Dad, are you sure I'm all polar bear?
Yes, son, what else would you be?
You -- you're a polar bear?
Yes.
And Mom, she's all polar bear?
Of course.
Grandma and grandpa, they are 100% polar bears?
Polar bears.
And Mom's mother and father, are they pure polar bears?
Naturally!
Naturally!
So you are certain that I am a purebred polar bear?
What the hell, son?! Why would you think that you are not all polar bear?
Because I'm fucking freezing!
So, early this winter I was pretty sure I was not even a polar beardoodle. It got cold early in November; I showed up to an MRA vertical training in normal attire for the conditions, and found that I quickly became completely useless -- fingers like Jimmy Dean links still in the freezer box, feet that would qualify as wood if wood could transmit excruciating pain, shivering and huddled and fuzzy-brained and pathetic and whiny.
I started understanding about snowbirds. Seriously considered recusing myself from the upcoming recertification weekend on the grounds that I would not be any kind of asset.
But before I conceded defeat, I took some steps.
Started suiting up and working outside for at least four hours a day every day that it was cold.
Admitted that my 22-year-old all-leather spring mountaineering boots were not going to cut it. Not because they aren't still great boots -- they are quality Italian footwear in fine condition -- but because it's not just asses that spread out in the decades between mid-20's and late-40's. Suckers are just too tight for winter use on my middle-aged feet. The sloppsy-woppsy Sorels that I had been using for farm chores and hunting are out of the question for mountaineering, and modern plastic mountaineering boots substitute blood and bruises for frostbite. So I bought a pair of insulated Columbia winter boots that kind of split the difference, and, astonishingly, with push of a button will draw on rechargeable batteries to heat my toes. (I have worn virtually nothing else outdoors since Thanksgiving.)
At our MRA regional team recert in Vermont in December we started the first morning with dead car batteries and -10°F. Out all day doing rope work, it never got above 10°F, there were periods of inactivity, and all of us were fine. Just fine. No cinderblock feet or stupid fingers or hypothermia stumbles. Even me. In a month I'd gone from a pathetic equatorial poikilothermic lizard-woman to a fucking purebred polar bear.
That all ya got, Green Mountains? |
It's been the consistently coldest winter in years, and there I am outside in my Carhartts during the day and then later doing my night chores and looking for more little jobs that need doing (and can be done in single-digit temperatures and significant snow cover*) so I can stay out longer. Maybe I could bring some more firewood from the shed to the front porch? Prune something? Shovel this walk again?
Indoors, the Thermostat Wars rage.

#### [Data section]
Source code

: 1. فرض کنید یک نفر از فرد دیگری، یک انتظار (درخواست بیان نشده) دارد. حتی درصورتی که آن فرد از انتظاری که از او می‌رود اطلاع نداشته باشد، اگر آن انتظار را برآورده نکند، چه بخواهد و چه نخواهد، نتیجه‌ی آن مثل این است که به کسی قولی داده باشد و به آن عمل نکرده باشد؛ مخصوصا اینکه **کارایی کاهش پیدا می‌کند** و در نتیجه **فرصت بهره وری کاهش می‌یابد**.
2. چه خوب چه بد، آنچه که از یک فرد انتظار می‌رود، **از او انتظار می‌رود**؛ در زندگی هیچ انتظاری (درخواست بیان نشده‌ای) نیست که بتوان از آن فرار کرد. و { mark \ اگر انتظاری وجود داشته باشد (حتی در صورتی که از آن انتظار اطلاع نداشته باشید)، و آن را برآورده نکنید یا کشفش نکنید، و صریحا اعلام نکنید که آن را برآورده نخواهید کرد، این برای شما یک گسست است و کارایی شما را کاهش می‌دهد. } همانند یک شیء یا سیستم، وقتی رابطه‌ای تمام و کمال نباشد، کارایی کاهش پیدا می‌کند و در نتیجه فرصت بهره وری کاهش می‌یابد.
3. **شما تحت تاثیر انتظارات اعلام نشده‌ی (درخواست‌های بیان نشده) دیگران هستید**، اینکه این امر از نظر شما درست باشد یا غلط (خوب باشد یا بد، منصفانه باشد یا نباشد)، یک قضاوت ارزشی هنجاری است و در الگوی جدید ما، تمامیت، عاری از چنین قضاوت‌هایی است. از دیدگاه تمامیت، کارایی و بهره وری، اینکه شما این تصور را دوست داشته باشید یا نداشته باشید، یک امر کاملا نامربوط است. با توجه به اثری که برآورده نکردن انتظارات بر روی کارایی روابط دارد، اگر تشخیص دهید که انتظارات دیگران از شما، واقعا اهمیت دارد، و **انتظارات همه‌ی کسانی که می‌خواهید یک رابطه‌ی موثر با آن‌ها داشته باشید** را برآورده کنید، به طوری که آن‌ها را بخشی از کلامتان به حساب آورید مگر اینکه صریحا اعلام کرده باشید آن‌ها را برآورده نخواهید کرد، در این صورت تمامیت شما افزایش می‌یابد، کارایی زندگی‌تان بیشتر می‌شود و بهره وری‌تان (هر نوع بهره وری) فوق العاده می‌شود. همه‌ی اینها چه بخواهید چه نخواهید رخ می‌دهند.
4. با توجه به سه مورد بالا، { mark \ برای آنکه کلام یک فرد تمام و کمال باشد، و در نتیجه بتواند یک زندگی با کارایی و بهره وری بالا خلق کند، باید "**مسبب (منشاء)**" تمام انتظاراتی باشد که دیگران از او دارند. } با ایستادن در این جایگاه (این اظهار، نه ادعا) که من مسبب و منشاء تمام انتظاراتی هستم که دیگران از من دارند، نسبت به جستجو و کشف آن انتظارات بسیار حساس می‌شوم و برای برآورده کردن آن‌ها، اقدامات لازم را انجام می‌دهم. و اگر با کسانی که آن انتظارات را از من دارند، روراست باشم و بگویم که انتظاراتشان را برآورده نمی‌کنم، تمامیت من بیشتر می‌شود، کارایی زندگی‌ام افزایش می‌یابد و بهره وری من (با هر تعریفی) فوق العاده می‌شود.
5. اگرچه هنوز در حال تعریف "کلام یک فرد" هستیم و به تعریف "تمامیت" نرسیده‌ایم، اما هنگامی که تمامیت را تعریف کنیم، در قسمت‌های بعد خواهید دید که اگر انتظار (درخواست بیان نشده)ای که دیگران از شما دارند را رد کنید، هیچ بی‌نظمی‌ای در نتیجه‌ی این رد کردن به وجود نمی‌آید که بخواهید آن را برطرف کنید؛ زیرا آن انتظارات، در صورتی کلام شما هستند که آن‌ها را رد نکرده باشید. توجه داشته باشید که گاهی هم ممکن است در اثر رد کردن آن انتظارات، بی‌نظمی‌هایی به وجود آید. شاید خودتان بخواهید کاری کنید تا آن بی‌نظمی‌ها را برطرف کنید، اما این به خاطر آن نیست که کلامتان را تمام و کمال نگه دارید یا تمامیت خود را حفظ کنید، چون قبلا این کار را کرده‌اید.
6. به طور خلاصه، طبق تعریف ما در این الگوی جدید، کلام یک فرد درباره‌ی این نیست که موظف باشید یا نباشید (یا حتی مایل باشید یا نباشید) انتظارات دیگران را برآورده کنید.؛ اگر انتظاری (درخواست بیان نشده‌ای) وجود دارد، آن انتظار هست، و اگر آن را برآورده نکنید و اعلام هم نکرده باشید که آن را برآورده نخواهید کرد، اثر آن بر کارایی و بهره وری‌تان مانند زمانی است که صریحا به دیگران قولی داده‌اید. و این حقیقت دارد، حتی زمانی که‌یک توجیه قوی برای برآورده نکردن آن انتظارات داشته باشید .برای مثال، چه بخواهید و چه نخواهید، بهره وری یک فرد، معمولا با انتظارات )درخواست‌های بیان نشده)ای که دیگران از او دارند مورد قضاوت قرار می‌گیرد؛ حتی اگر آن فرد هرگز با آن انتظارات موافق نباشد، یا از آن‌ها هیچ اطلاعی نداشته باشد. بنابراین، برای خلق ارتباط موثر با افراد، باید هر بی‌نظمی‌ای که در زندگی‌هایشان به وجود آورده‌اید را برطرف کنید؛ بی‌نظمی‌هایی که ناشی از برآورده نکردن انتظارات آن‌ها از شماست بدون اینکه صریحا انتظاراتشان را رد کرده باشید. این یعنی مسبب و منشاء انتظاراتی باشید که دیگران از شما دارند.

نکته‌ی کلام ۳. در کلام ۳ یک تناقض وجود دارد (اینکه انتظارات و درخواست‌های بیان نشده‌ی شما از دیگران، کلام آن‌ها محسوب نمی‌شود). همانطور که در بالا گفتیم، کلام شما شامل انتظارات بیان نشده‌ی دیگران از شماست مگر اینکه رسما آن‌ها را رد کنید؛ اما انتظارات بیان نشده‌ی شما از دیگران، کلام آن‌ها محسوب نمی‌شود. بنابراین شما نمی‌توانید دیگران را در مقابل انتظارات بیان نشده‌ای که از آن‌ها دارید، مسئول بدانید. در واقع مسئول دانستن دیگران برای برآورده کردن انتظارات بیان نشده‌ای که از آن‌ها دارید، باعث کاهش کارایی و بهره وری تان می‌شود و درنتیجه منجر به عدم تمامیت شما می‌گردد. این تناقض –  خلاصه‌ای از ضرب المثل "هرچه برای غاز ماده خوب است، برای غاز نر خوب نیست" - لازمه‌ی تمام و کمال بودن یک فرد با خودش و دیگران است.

#### [What you need to do]
Return the part of the post about the cold between "Polar bears." and "kind of asset.", inclusive. The items come from a different source than the post about the cold.

#### [Answer for this exercise]
Polar bears.
And Mom's mother and father, are they pure polar bears?
Naturally!
Naturally!
So you are certain that I am a purebred polar bear?
What the hell, son?! Why would you think that you are not all polar bear?
Because I'm fucking freezing!
So, early this winter I was pretty sure I was not even a polar beardoodle. It got cold early in November; I showed up to an MRA vertical training in normal attire for the conditions, and found that I quickly became completely useless -- fingers like Jimmy Dean links still in the freezer box, feet that would qualify as wood if wood could transmit excruciating pain, shivering and huddled and fuzzy-brained and pathetic and whiny.
I started understanding about snowbirds. Seriously considered recusing myself from the upcoming recertification weekend on the grounds that I would not be any kind of asset.